Evaluate the following series sum.

Question

Problem

I’m trying to evaluate the following series sum

\begin{equation} S_{j}(z) = \sum_{k=1}^{\infty} \frac{2 H_{k} z^{k+2}}{(k+1)(k+2)^{j}} \end{equation}

Where

\begin{equation} H_{k} = \sum_{n=1}^{k} \frac{1}{n} \end{equation} is the $k^{\text{th}}$ Harmonic Number.

Notation

$k, j$ and $n$ are all positive definite Integers.

$z$ is a Real Number.

First Step

The first step that I did was to expand the denominator as a Partial Fraction sum

\begin{equation} \frac{1}{(k+1)(k+2)^{j}} = \frac{1}{k+1} - \sum_{m = 1}^{j}\frac{1}{(k+2)^{m}} \end{equation} Which then gives

\begin{equation} S_{j}(z) = \sum_{k=1}^{\infty} \frac{2 H_{k} z^{k+2}}{(k+1)} - \sum_{m=1}^{j} \sum_{k=1}^{\infty} \frac{2 H_{k} z^{k+2}}{(k+2)^{m}} \end{equation} Here the first sum can be written in terms of a known result \begin{equation} (\ln(1-z))^{2} = \sum_{k=1}^{\infty} \frac{2 H_{k} z^{k+1}}{k+1} \end{equation} and so we have \begin{equation} S_{j}(z) =z (\ln(1-z))^{2} - \sum_{m=1}^{j} \sum_{k=1}^{\infty} \frac{2 H_{k} z^{k+2}}{(k+2)^{m}} \end{equation} At this point I got stuck and couldn’t proceed any further.
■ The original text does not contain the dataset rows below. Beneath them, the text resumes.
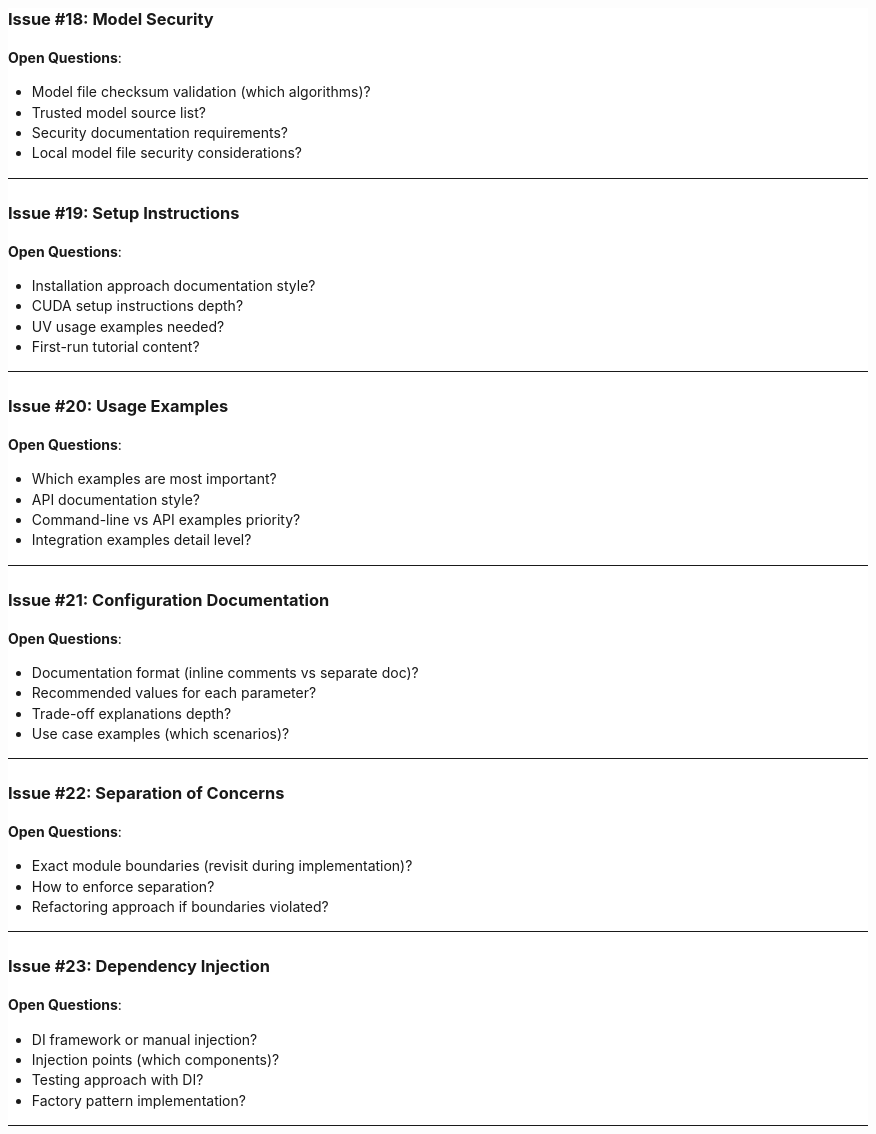 
### Issue #18: Model Security

**Open Questions**:
- Model file checksum validation (which algorithms)?
- Trusted model source list?
- Security documentation requirements?
- Local model file security considerations?

---

### Issue #19: Setup Instructions

**Open Questions**:
- Installation approach documentation style?
- CUDA setup instructions depth?
- UV usage examples needed?
- First-run tutorial content?

---

### Issue #20: Usage Examples

**Open Questions**:
- Which examples are most important?
- API documentation style?
- Command-line vs API examples priority?
- Integration examples detail level?

---

### Issue #21: Configuration Documentation

**Open Questions**:
- Documentation format (inline comments vs separate doc)?
- Recommended values for each parameter?
- Trade-off explanations depth?
- Use case examples (which scenarios)?

---

### Issue #22: Separation of Concerns

**Open Questions**:
- Exact module boundaries (revisit during implementation)?
- How to enforce separation?
- Refactoring approach if boundaries violated?

---

### Issue #23: Dependency Injection

**Open Questions**:
- DI framework or manual injection?
- Injection points (which components)?
- Testing approach with DI?
- Factory pattern implementation?

---
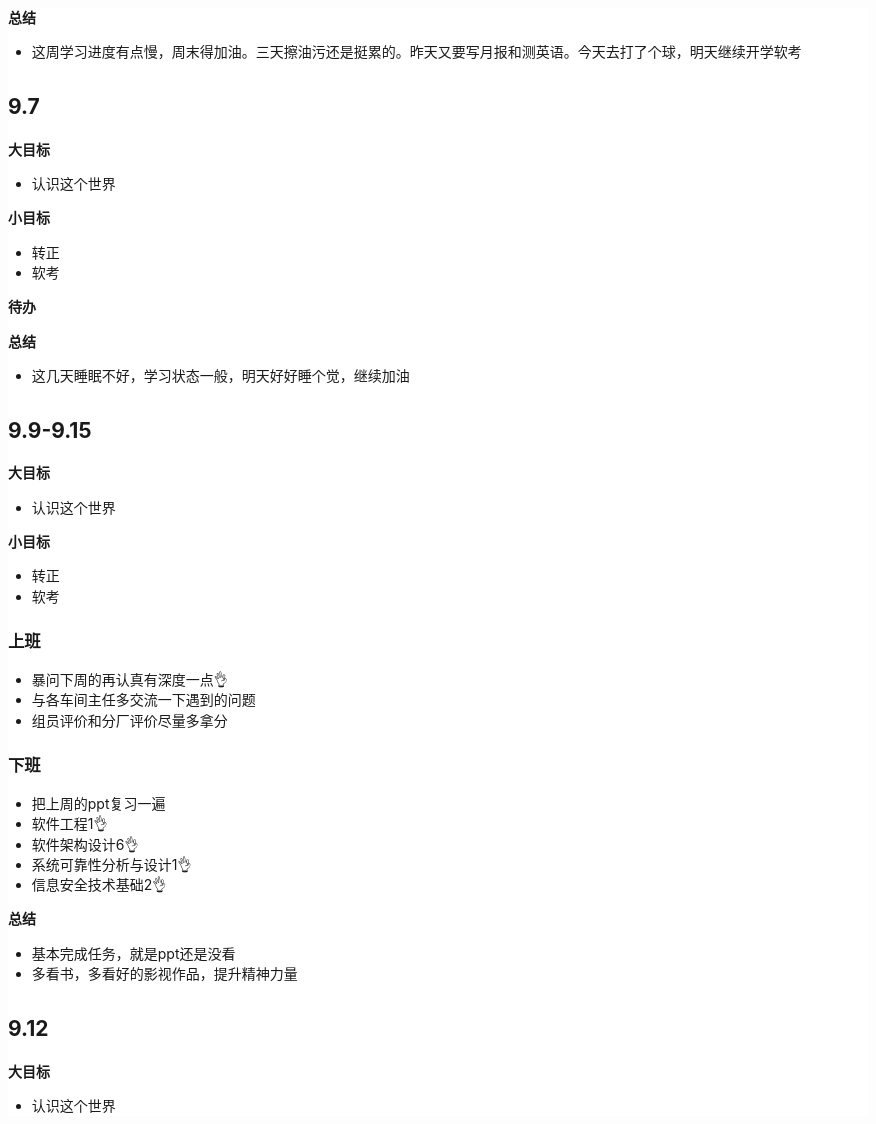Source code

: **总结**

+ 这周学习进度有点慢，周末得加油。三天擦油污还是挺累的。昨天又要写月报和测英语。今天去打了个球，明天继续开学软考

## 9.7

**大目标**

+ 认识这个世界

**小目标**

+ 转正
+ 软考

**待办**

**总结**

+ 这几天睡眠不好，学习状态一般，明天好好睡个觉，继续加油

## 9.9-9.15

**大目标**

+ 认识这个世界

**小目标**

+ 转正
+ 软考

### 上班

+ 暴问下周的再认真有深度一点👌
+ 与各车间主任多交流一下遇到的问题
+ 组员评价和分厂评价尽量多拿分

### 下班

+ 把上周的ppt复习一遍
+ 软件工程1👌
+ 软件架构设计6👌
+ 系统可靠性分析与设计1👌
+ 信息安全技术基础2👌

**总结**

+ 基本完成任务，就是ppt还是没看
+ 多看书，多看好的影视作品，提升精神力量

## 9.12

**大目标**

+ 认识这个世界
Any assistance here would be greatly appreciated.

Answer 1

This not an answer.

$$S_{j}(z) = \sum_{k=1}^{\infty} \frac{2 H_{k} }{(k+1)(k+2)^{j}}\,z^{k+2}$$

$$S_1(z)=-2 z+\log ^2(1-z)+2 (z-1) \log (1-z)$$ $$3S_2(z)=-6 \text{Li}_3(1-z)+6 \text{Li}_2(1-z) (\log (1-z)-1)-18 z+$$ $$3 \log (1-z) (4 z-2 \log (z)+\log (1-z) (\log (z)+1)-4)+6 \zeta (3)+\pi ^2$$ I have been unable (using a CAS) to compute any $S_j(z)$ for any $j>2$ but we can expect aa bunch of polylogarithms and zeta functions.

For the case where $z=1$, there is no problem.